Introduced in SightLab 2.5+.

Includes per-event:

  • Fixation start/end time
  • Fixation duration
  • Fixation dispersion angle
  • Saccade amplitude
  • Saccade peak & average velocity
  • Δ angles between fixations/saccades

Best for:

  • Fixation sequence analysis
  • Scanpath reconstruction
  • Saccade dynamics
  • Micro-behavior analysis

→ This is the highest-quality event-by-event file, already segmented by SightLab’s internal detection algorithms.
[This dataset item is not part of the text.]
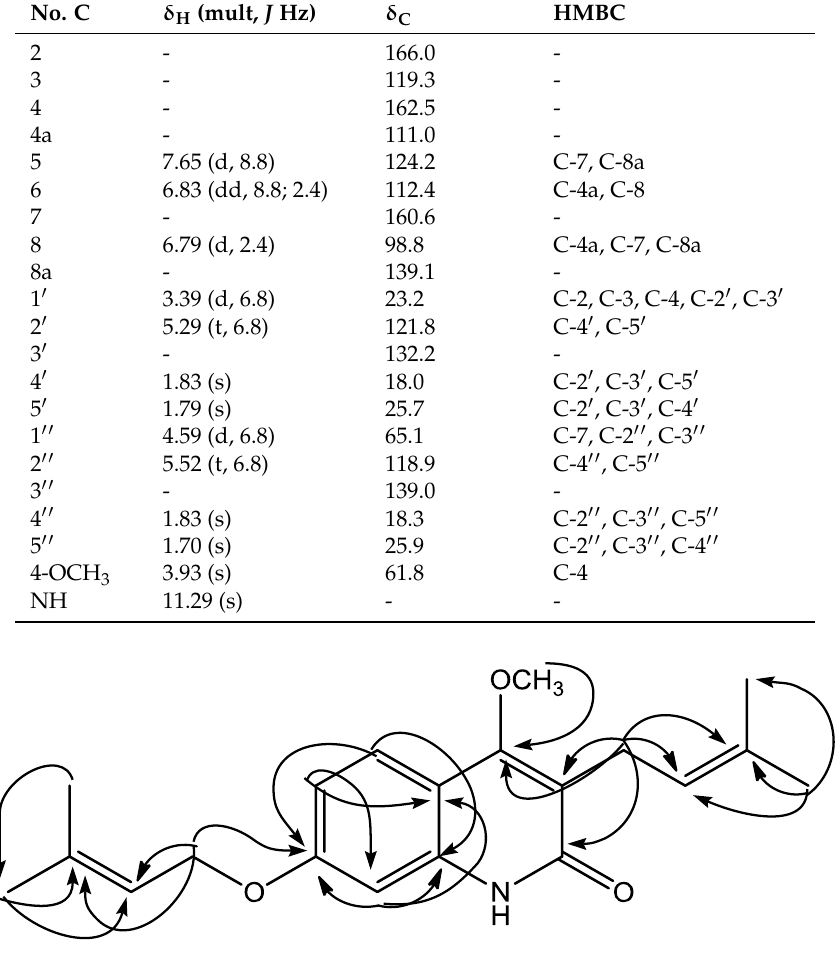
Figure 2. Selected HMBC correlations for 1 . Table 2. Cytotoxic analysis against P-388 cells and antiplasmodial activity of compound 1 .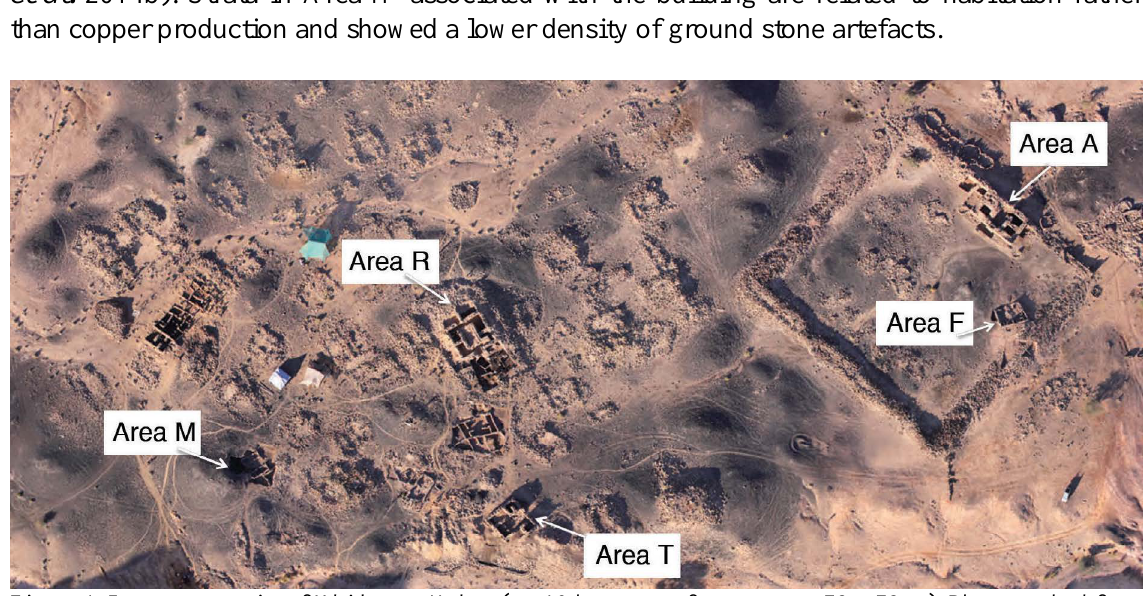
Figure 4. Image composite of Khirbat en-Nahas (ca. 10 ha; square fortress = ca. 73 x 73 m). Photographed from altitude of approximately 200 m. Areas A, F, M, R, and T were excavated in 2006. For scale, note the pick-up truck at lower right. Modified from Levy et al. 2014a.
D. Experiment_Summary (per-trial summary metrics)

Contains:

  • Fixation count
  • Dwell count
  • Total dwell time
  • Average view time
  • Saccade averages
  • Time to first fixation
  • Trial length
  • Custom trial-level metrics

Best for:

  • Quick comparisons across trials/conditions
  • Statistical summaries
  • ANOVA/GLM-type analysis
  • High-level experiment reporting

2. Which File To Use? (Best Practices)

Here is the general rule:

Goal Recommended File
Compare conditions, summarize behavior Experiment_Summary
Object-level engagement or AOI analysis Trial_Timeline_Dwell
Fixation/saccade sequence analysis Trial_Timeline_Fixation_Saccade
Low-level gaze reconstruction, custom event detection, ML models Trial_Data

🔍 3. Should You Use Trial Summary Metrics or Detailed Timelines?

Use Trial Summary WHEN:

  • You want per-trial averages
  • Fixation counts per trial are enough
  • You don’t need to customize the detection algorithm
  • Fast analysis/visualization matters

The summary metrics are computed from the same underlying events, but SightLab already:

  • handles noise thresholds,
  • applies dispersion/duration filters,
  • merges micro-fixations,
  • handles missing samples gracefully.

These summaries are validated against the event timeline files.


Use Detailed Timelines WHEN:

  • You need the exact sequence of fixations and saccades
  • You want to visualize or analyze scanpaths
  • You require per-fixation metrics (dispersion, amplitude, saccade velocity, etc.)
  • You want to build custom metrics (e.g., revisits, transitions, Markov modeling)
  • You need to reconstruct time-aligned object viewing sequences

Use Raw Trial_Data WHEN:

  • You want to:
  • Recompute fixations (e.g., using your own IDT/I-VT/I-HMM algorithm)
  • Apply your own smoothing filters
  • Analyze per-sample gaze noise
  • Combine gaze sampling with external devices

This file is not typically used for standard experiments unless the lab has custom algorithms.


🧩 4. How to Integrate the Data Sources (Recommended Pipelines)

  1. Use Experiment_Summary for group-level analysis.
  2. Use Trial_Timeline_Fixation_Saccade to check or extend fixation analytics.
  3. Use Trial_Timeline_Dwell to connect fixations to semantic objects.
  4. (Optional) Look at Trial_Data only for troubleshooting or custom work.

Pipeline B — Object-Centric Behavior Analysis

  1. Start from Trial_Timeline_Dwell.
  2. For each dwell period:
  3. Link to fixation events via timestamps (the files are time-aligned).
  4. Analyze fixation duration distribution per object.

This is ideal for:

  • advertising research
  • UX/UI object engagement
  • product placement studies
  • medical image ROIs
  • educational content analysis

Pipeline C — Scanpath & Eye-Movement Dynamics

  1. Use Trial_Timeline_Fixation_Saccade exclusively.
  2. Construct:
  3. fixation–fixation transition matrices
  4. saccade amplitude/velocity distributions
  5. scanpath entropy
  6. sequence clustering

Pipeline D — ML / Deep Learning / Custom Algorithms

  1. Start from Trial_Data (raw samples).
  2. Apply:
  3. noise filtering
  4. clustering-based fixation segmentation
  5. custom dwell models
  6. GLM/HMM/Transformer sequence analysis
  7. Optionally compare results to:
  8. SightLab’s precomputed fixation/saccade results.